··· Exercise input ···
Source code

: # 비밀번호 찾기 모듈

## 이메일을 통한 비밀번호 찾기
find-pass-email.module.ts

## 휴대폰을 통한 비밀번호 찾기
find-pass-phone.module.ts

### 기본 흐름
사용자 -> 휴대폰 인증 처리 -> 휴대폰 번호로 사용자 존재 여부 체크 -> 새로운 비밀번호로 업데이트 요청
···
The response should consist of all the entries, transcribed exactly.

Reply to the exercise →
Source code

: # 비밀번호 찾기 모듈

## 이메일을 통한 비밀번호 찾기
find-pass-email.module.ts

## 휴대폰을 통한 비밀번호 찾기
find-pass-phone.module.ts

### 기본 흐름
사용자 -> 휴대폰 인증 처리 -> 휴대폰 번호로 사용자 존재 여부 체크 -> 새로운 비밀번호로 업데이트 요청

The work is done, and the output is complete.